3.  Nikon widefield inverted stage microscope equipped for FRET analysis
This instrument is located in the MDRTC Core. It is equipped with specialized Chroma CFP and YFP excitations/emission filters, Sutter excitation and emission filter wheels and controller (Lambda 10-2), a Prior automated x, y, z stage, a TE-ICV incubator with digital thermistor probe and incubator case, and a Hamamatsu ORCA extended range digital CCC camera (C4742-95-12ER). This camera rapidly captures images at rates ranging from 8.3-45 frames per second with very high quantum efficiency resulting in shorter exposures of sensitive samples to fluorescent light. Thus, the ORCA digital camera allows us to get the maximum performance and utility from FRET microscopy. The acquisition and analysis of FRET data is semi-automated with the use of specialized Metamorph macros/journals. This multiwavelength fluorescence workstation is also equipped with appropriate filters and software (Metafluor) to work with fluorescent probes such as fura-2 for monitoring intracellular calcium concentrations. (Microscopy Service Request Form)
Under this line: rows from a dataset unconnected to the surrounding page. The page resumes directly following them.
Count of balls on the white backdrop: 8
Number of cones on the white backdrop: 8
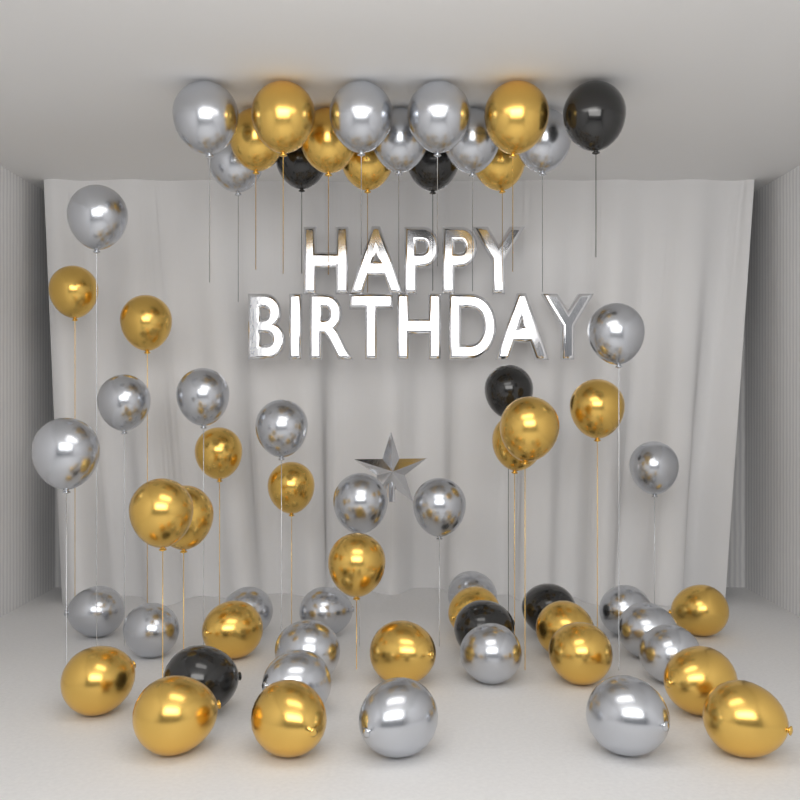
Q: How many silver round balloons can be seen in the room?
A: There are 29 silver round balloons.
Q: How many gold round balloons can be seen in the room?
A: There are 27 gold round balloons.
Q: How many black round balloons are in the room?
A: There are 7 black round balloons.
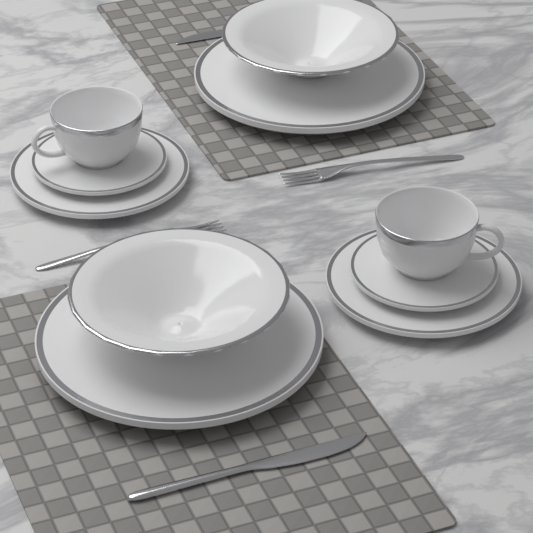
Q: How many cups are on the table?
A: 2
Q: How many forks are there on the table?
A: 2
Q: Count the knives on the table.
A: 2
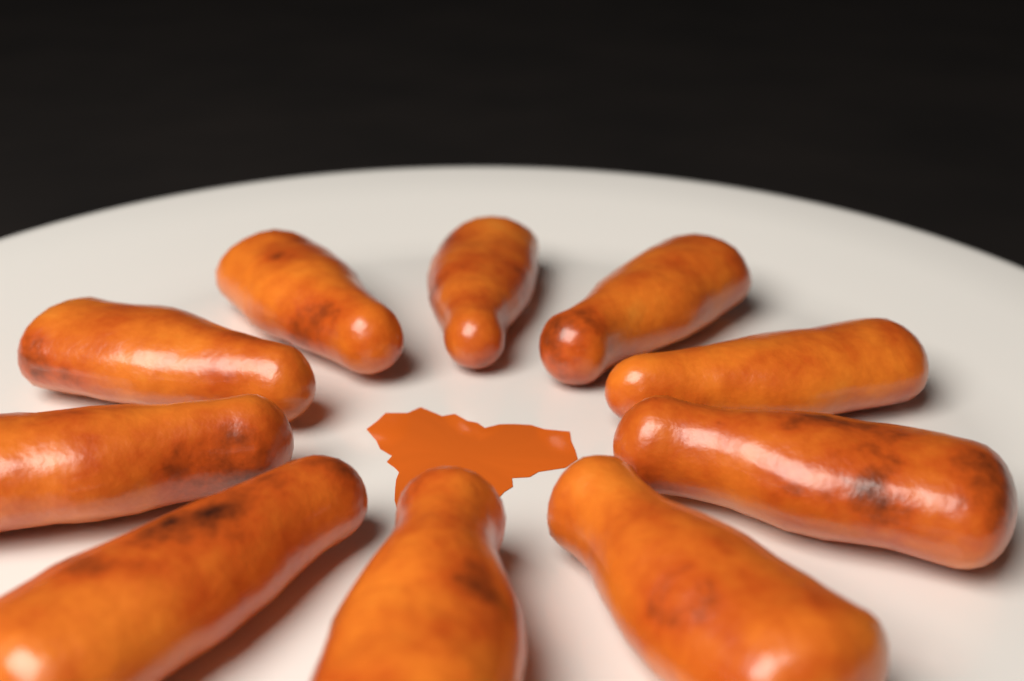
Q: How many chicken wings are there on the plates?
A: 10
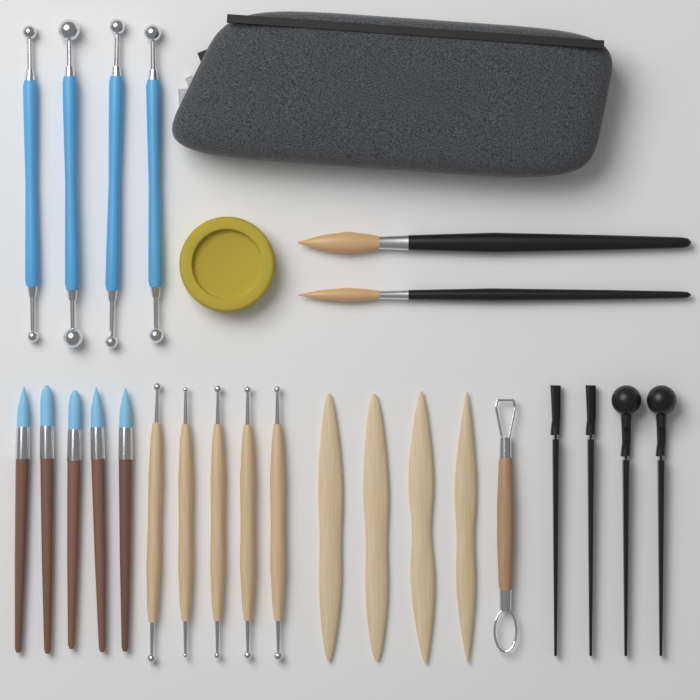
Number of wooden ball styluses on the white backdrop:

4.  Phillips CM-100 Transmission Electron Microscopy (TEM)
The Phillips CM-100 TEM is maintained and operated in the Morphology and Image Analysis Laboratory (MIL), part of the Department of Cell and Developmental Biology. It is equipped with a motorized stage and a Kodak 1.6 megaplus digital camera capable of capturing electron images directly from the viewing screen. This microscope will be used for the collection of digital EM images and for the direct transfer of data from the microscope to the image analysis software reducing the need for photographic film, chemicals, and paper. Use of this equipment is available to all University of Michigan investigators on a recharge basis for $45/hour.(Microscopy Service Request Form)

5.  Ancillary Equipment
Other equipment available in the MIAC or Dr. Ernst’s laboratory include two cryostats, a RMC MT-7 ultramicrotome and CR-21 cryosectioning attachment, knifemakers and a Kodak Digital Sciences 865OPS dye sublimation printer.
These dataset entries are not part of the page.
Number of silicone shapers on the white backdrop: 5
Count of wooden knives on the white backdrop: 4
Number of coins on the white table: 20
The protein identification component of the PIL Core is adjacent to the National Resource for Proteomics and Pathways (NRPP) and shares some resources and personnel including the Director, Dr. Andrews.  The NRPP UM laboratory occupies approximately 800 square feet (rooms 1188 and 1195 of North Ingalls Building) of wet laboratory space and includes an ultracentrifuge, high-speed preparative centrifuge, IEF and 2D Gel equipment, gel scanner, cell culture equipment, HPLC, PCR, apparatus for organic synthesis, and other typical laboratory equipment.
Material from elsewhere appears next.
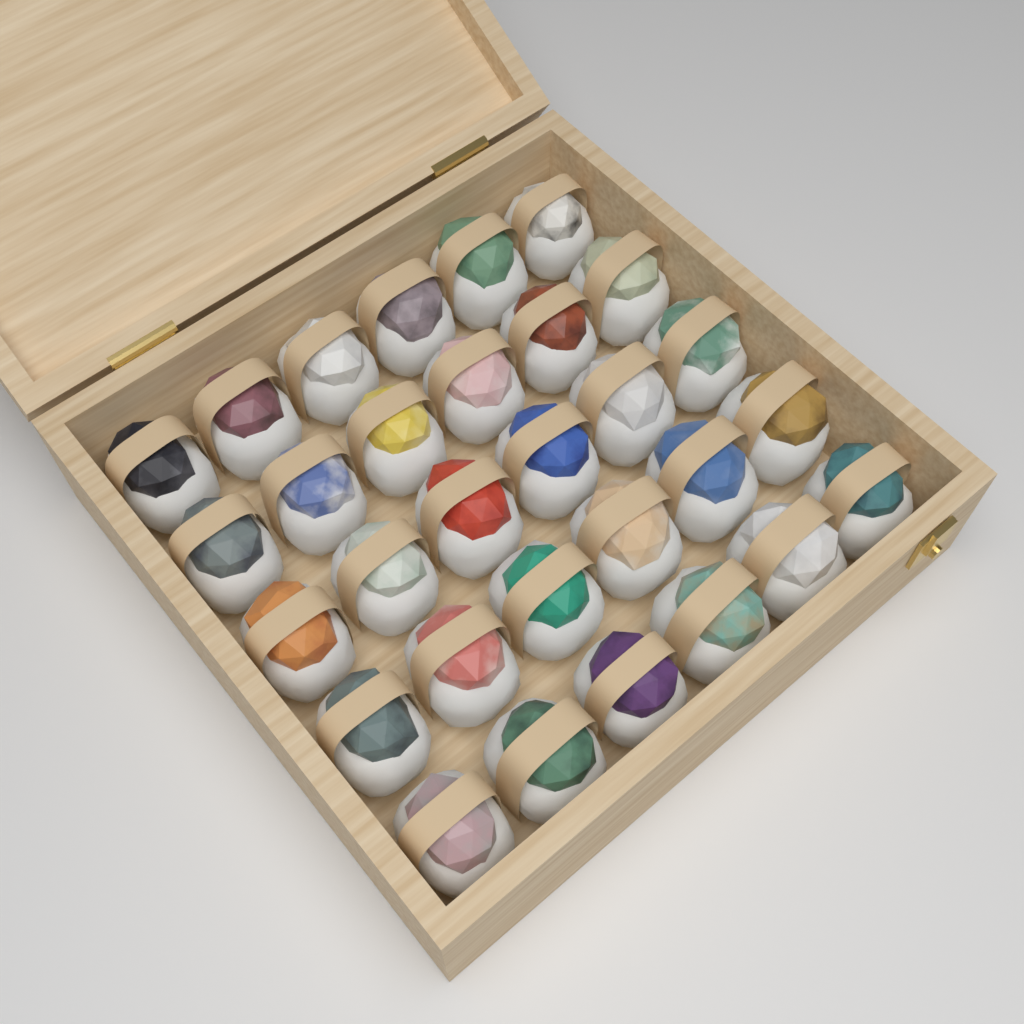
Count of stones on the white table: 30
The protein localization component of the PIL Core is located in the laboratories of Drs Williams and Ernst while the confocal and electron microscopes are located in the MIAC core of the MDRTC and in the MIL. Dr Williams’ lab is located on the 7th floor of Medical Sciences II. It contains general purpose equipment, a tissue culture room, a Nikon inverted fluorescence microscope with a digital camera and a computer workstation running Metamorph software for image analysis. Dr Ernst’s laboratory of about 200sq ft is located on the 3rd floor of the Biomedical Sciences Research Building (BSRB) and is devoted to the support of this core. It houses general purpose equipment plus a new Leica cryostat and a Reichert Ultracut E ultramicrotome with associated glass knifemaker and diamond knives. Bradley Nelson, the Research Assistant directed by Dr. Ernst who carries out fixation, embedding and sectioning, is located in this laboratory. The MIL which contains several confocal microscopes and the EM is located in the basement of the BSRB. The MIAC core of the MDRTC which contains confocal and widefield fluorescence microscopes is located on the 2nd floor of the BSRB but in early 2010 will move to the newly constructed Brehm Center for diabetes research located about 5 blocks away from MSII and the BSRB. Most GI Center members are located in the Medical Sciences Complex and the BSRB although some are in the Life Sciences Institute or will be in the new Brehm Center.